The Influence of Socialism
And so today, we find ourselves that "governments, political parties, teachers and writers, militant antitheists as well as Christian theologians are almost unanimous in passionately rejecting the market economy and praising the alleged benefits of state omnipotence" (p. 45). Only few people are able to see the danger of the marriage of these three powers with socialism. As a result, "the rising generation is brought up in an environment that is engrossed in socialist ideas" (ibid.).

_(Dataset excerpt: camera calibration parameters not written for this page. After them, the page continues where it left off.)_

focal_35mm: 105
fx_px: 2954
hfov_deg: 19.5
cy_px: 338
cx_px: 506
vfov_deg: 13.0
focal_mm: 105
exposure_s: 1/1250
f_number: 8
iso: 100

Most people are blinded by ignorance, envy, and hatred, and that's why they failed to analyze "the fundamental socialist idea that the economic interests of the masses are hurt by the operation of capitalism for the sole benefit of the 'exploiters' and that socialism will improve the common man's standard of living" (p. 46). Mises argued that "people do not ask for socialism because they know that socialism will improve their conditions, and they do not reject capitalism because they know that it is a system prejudicial to their interests. They are socialists because they believe that socialism will improve their conditions, and they hate capitalism because they believe that it harms them" (ibid.). Mises added: "They are socialists because they are blinded by envy and ignorance. They stubbornly refuse to study economics and spurn the economists' devastating critique of the socialist plans because, in their eyes, economics, being an abstract theory, is simply nonsense. They pretend to trust only in experience. But they no less stubbornly refuse to take cognizance of the undeniable facts of experience" (ibid.), that the ordinary man's standard of living is higher under free market than under socialism.

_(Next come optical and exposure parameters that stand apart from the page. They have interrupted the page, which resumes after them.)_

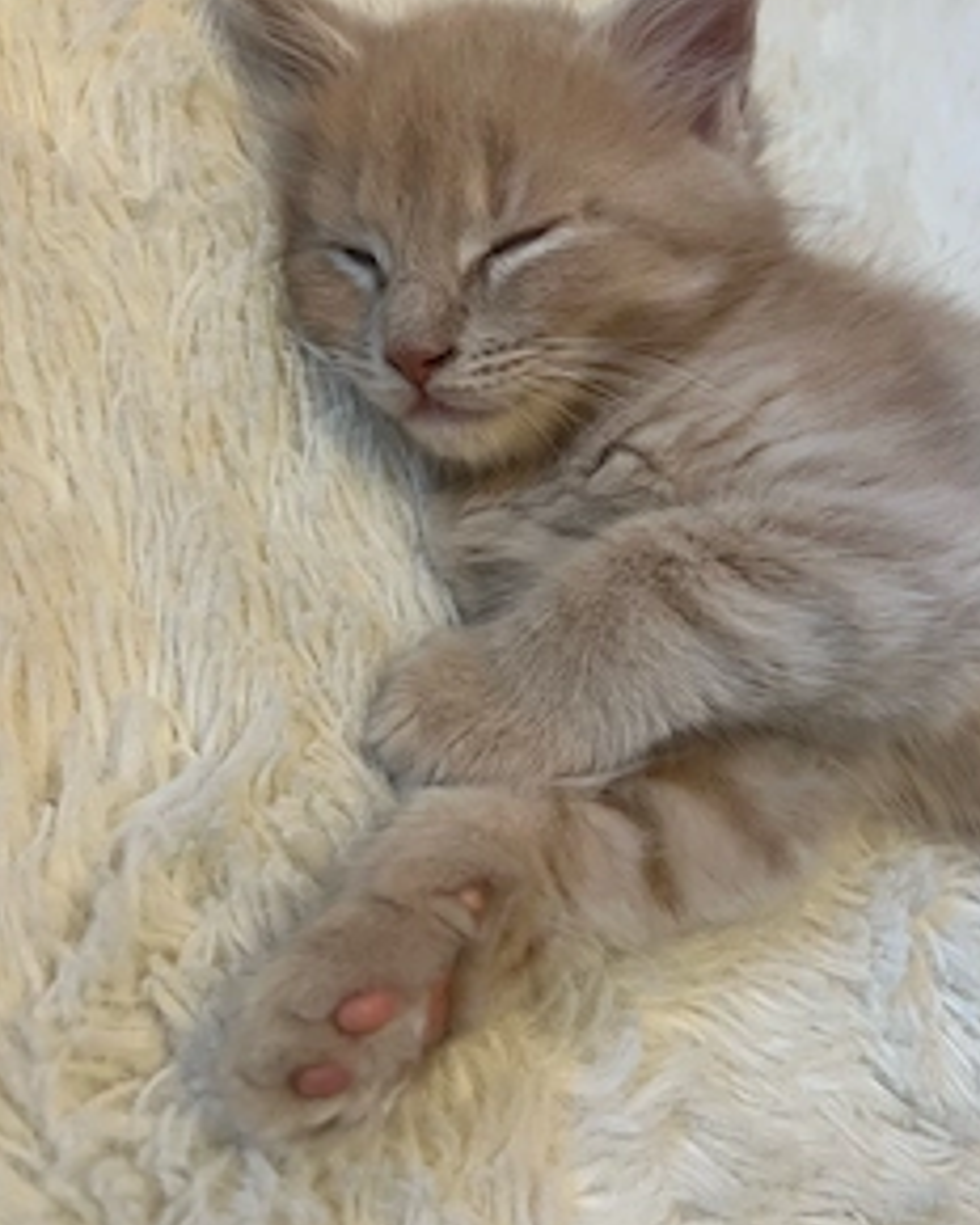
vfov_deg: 51.2
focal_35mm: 35
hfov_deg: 42.2
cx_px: 520
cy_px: 490
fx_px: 1269
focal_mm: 5.7
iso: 160
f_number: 1.5
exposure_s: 1/50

Similar erroneous conclusion is observed among under-developed countries. What is anomalous is that poor countries want to get out of poverty, and yet their chosen means is contrary to their goal. They want to achieve economic freedom, but they hamper the operation of the free market. And this is a clear indication of present success of anti-capitalistic mentality.
I like how Mises ended this chapter. It hurts, but I think his words are accurate:
"People may disagree on the question of whether everybody ought to study economics seriously. But one thing is certain. A man who publicly talks or writes about the opposition between capitalism and socialism without having fully familiarized himself with all that economics has to say about these issues is an irresponsible babbler" (p. 47).